» **ОТРЫВОК**
Отражение неба. О музыке, и не только
Интервью газете «Татьянин день», март 2008
Музыка – это универсальный язык человечества. Он не требует перевода. Об этом в полном согласии говорят все музыканты, философы, искусствоведы. Но как мы пользуемся этим языком? Какие смыслы он способен открыть нам? Музыкой проникнуты все церковные богослужения. Что происходит с этим «языком», когда он раскрывается и впитывает в себя христианское вероучение? Об этом мы поговорили с игуменом Петром (Мещериновым), заместителем руководителя Патриаршего центра духовного развития детей и молодёжи и руководителем Школы молодёжного служения. Он родился в семье музыкантов, закончил консерваторию, музыка – его родная стихия. И через весь свой сознательный возраст он пронес любовь к творчеству Баха, величайшему творцу духовной музыки.
Отец Петр, когда человек становится верующим, когда он приобретает определенный духовный опыт, начинает ли он воспринимать музыку по-другому, не так как раньше?

» **ЗАДАНИЕ**
Какого композитора, согласно отрывку, игумен Петр любил на протяжении всего своего сознательного возраста?

» **РАЗДЕЛ ДАННЫХ**

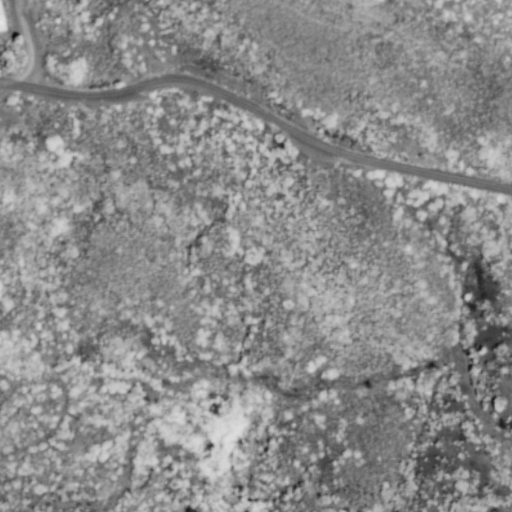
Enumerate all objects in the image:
building: (2, 19)
road: (30, 45)
road: (260, 112)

» **РЕЗУЛЬТАТ**
Баха.